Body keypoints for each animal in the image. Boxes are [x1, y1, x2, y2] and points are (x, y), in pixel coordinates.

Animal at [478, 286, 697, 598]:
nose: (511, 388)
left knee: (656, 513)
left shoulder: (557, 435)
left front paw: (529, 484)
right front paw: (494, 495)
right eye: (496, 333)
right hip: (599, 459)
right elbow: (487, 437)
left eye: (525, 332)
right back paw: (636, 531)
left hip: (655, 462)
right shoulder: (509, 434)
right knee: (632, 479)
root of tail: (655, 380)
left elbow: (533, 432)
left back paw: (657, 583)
========
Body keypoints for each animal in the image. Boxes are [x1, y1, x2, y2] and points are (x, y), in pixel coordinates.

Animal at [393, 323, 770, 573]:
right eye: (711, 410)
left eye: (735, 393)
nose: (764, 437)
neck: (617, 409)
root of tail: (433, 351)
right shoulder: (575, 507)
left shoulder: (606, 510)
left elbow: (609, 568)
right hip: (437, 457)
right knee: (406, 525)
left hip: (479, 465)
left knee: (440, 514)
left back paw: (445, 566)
========
Above are the entries. Quote exactly the lines from the one bearing "left shoulder: (606, 510)" through the one bearing "left back paw: (445, 566)".

left shoulder: (606, 510)
left elbow: (609, 568)
right hip: (437, 457)
right knee: (406, 525)
left hip: (479, 465)
left knee: (440, 514)
left back paw: (445, 566)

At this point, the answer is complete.